Plusieurs écoles publiques de la commune urbaine de Kankan sont actuellement dans un mauvais état. C’est le cas de l’école primaire Missiran, située dans le quartier du même nom, sur la route nationale Kankan-Kouroussa. Construite il y a 61 ans, cette  école est aujourd’hui l’une des plus vielles de la préfecture de Kankan. Elle présente une image peu reluisante, a constaté le correspondant de Guineematin.com basé à Kankan.

 

Salles de classes délabrées, murs délabrés, tôles trouées, plafonds noircis, toilettes suffocantes… On bouche le nez et fait beaucoup attention où mettre le pied dans certains coins de l’école primaire de Missiran.

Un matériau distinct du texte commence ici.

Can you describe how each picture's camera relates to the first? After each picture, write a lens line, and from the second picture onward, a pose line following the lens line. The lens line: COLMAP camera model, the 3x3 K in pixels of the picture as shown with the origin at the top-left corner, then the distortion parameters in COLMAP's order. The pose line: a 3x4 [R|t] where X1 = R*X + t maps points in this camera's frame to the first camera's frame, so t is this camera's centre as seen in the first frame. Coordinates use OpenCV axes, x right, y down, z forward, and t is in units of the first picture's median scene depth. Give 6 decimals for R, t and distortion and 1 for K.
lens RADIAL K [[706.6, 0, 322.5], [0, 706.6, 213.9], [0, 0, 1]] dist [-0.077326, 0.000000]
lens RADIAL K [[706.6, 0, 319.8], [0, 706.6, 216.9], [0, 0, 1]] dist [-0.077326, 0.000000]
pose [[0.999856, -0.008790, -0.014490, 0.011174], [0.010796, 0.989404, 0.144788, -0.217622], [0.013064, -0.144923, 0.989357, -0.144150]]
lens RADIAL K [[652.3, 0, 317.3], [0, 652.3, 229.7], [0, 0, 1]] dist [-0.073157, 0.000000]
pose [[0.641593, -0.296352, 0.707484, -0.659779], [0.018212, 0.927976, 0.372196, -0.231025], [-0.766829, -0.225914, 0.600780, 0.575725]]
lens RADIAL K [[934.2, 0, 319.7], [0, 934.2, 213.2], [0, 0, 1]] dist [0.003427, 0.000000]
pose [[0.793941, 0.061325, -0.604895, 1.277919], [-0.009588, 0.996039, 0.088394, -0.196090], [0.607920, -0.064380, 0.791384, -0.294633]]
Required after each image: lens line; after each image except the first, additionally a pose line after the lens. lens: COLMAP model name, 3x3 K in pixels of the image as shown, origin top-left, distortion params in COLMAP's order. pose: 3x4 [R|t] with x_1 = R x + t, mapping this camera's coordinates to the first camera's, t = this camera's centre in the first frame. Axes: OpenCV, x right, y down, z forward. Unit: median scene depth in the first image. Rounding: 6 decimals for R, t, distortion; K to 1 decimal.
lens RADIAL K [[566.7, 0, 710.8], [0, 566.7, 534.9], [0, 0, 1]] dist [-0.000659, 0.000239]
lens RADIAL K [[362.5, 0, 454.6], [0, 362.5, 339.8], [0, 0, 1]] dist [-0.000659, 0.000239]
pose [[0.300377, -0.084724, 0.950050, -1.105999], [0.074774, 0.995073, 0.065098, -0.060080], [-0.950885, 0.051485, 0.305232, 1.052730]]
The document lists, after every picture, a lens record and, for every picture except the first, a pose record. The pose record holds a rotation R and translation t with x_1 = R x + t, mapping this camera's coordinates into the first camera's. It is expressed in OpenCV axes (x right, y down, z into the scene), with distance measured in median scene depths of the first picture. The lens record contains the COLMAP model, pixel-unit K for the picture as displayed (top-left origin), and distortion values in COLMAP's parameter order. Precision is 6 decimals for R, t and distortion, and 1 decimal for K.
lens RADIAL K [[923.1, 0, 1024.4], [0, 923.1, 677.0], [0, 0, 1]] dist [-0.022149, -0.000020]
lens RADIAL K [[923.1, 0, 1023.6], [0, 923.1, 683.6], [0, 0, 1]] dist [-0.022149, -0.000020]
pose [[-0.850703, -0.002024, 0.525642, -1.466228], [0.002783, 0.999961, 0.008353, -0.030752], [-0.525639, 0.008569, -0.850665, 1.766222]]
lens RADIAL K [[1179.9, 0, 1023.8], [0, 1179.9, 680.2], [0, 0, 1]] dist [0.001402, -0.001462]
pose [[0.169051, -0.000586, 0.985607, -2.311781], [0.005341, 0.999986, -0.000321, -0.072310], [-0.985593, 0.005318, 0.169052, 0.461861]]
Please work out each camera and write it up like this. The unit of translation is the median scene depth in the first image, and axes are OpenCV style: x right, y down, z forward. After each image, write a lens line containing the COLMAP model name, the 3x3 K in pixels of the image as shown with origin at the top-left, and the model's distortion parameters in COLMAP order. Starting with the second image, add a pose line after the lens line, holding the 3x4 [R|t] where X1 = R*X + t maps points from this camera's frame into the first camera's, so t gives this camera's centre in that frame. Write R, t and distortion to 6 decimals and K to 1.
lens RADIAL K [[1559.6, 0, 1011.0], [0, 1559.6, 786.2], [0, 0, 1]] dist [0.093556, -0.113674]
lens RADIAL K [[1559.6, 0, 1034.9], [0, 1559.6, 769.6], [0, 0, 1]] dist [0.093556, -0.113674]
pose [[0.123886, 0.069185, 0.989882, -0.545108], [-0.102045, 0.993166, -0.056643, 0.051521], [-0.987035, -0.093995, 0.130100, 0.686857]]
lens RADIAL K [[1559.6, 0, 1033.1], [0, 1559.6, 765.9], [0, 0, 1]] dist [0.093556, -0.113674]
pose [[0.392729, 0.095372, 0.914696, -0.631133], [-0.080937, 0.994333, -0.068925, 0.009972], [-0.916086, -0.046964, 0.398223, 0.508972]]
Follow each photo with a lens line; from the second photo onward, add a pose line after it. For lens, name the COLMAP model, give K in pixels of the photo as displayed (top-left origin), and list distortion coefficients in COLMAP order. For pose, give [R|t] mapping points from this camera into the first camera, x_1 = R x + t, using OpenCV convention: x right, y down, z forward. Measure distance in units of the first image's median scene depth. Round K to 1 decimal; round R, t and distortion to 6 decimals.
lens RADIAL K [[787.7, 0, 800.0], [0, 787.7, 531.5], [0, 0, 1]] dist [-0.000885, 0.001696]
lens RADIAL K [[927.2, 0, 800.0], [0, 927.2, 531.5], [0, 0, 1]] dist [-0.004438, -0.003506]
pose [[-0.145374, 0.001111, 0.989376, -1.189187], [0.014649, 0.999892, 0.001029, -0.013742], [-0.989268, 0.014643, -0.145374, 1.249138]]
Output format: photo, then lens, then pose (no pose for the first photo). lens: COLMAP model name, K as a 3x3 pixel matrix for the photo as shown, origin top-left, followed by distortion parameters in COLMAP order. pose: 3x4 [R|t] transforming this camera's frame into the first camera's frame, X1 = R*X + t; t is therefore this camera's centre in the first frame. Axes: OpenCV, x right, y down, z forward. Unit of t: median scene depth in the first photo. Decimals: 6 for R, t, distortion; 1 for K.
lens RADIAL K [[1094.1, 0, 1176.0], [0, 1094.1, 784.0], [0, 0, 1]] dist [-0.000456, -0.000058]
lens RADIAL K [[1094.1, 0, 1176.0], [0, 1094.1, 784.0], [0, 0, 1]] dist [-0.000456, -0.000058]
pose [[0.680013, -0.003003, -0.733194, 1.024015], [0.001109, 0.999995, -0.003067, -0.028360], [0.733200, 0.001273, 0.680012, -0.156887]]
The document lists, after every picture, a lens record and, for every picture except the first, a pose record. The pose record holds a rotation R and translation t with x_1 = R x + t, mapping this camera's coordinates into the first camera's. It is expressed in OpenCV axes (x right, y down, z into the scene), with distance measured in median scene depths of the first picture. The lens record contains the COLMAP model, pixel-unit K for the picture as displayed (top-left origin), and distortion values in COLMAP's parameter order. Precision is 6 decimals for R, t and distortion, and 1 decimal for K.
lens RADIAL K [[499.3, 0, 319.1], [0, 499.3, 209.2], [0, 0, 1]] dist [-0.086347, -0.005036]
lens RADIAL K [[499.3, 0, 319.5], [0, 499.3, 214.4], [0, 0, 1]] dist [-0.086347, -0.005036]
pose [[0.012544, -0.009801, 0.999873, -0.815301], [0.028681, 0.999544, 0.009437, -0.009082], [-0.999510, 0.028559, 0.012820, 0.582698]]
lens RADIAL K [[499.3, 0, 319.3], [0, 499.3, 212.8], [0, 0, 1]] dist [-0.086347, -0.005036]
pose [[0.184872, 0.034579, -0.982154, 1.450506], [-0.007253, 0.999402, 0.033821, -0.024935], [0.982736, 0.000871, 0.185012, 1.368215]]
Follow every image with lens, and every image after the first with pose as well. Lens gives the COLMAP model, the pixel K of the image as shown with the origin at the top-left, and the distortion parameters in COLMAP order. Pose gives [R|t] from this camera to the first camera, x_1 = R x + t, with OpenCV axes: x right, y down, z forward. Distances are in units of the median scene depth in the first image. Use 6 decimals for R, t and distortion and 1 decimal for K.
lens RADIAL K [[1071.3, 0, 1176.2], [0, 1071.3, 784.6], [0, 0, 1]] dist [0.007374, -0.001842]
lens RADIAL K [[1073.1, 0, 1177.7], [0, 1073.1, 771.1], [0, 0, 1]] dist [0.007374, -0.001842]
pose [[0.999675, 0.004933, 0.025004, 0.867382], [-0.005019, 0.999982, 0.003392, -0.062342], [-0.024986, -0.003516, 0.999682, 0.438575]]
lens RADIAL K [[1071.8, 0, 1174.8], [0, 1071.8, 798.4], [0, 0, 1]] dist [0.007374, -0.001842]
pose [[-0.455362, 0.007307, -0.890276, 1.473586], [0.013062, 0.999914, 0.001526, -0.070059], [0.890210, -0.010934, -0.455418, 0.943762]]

Construite en 1960, elle est l’une des plus vielles de Kankan. Aujourd’hui, elle ne bénéficie plus de l’attention de l’Etat et des bonnes volontés. Fruit de cette école, Moussa Condé, aujourd’hui directeur décrit la situation. « Je suis confronté à une énorme difficulté. J’ai six (6) bâtiments, quinze (15) salles de classe et quatorze (14) enseignants. Les quinze salles de classe ont une dégradation très avancée, les ciments sont dégradés, les enfants suivent les cours à même le sol, on n’a pas de source d’eau, on n’a pas de toilettes dignes de nom. La plus part des toitures sont rongées par la rouille et les cailloux lancés par les enfants », a expliqué le Directeur.

On apprend qu’à cause du surplus d’élèves, certains sont obligés de suivre les cours à même le sol. Ce qui ne peut que compliquer le travail des enseignants. « J’ai des difficultés à gérer ma salle de classe. Comme vous le voyez, elle n’est pas bien aménagée. Nous sommes en manque de table banc, les enfants sont assis à quatre, certains même à cinq par banc. Vous avez vu ceux qui sont assis derrière là, c’est parce qu’il n’y a pas de place pour eux. Ceux qui sont assis à quatre ou à cinq ne peuvent pas écrire correctement. Normalement, ils devraient être à trois élèves par banc », a indiqué Aboubacar Fofana, enseignant de la première année.

Créée en 1960, cette n’a pour le moment bénéficié d’aucune attention des décideurs, déplore le Directeur. « Moi-même, je suis l’un des fruits de cette école ; mais, on n’a pas eu la chance d’avoir une autorité ou une ONG pour nous aider. Pourtant, c’est une grande école, qui se trouve au centre ville de Kankan », a dit Moussa Condé, avant de lancer un appel à l’aide.

 

A rappeler que la région administrative de Kankan a plusieurs établissements publics qui sont à l’image de l’école primaire Missiran. Ce qui oblige les parents d’élèves à consentir assez de sacrifices pour inscrire leurs enfants dans les écoles privées.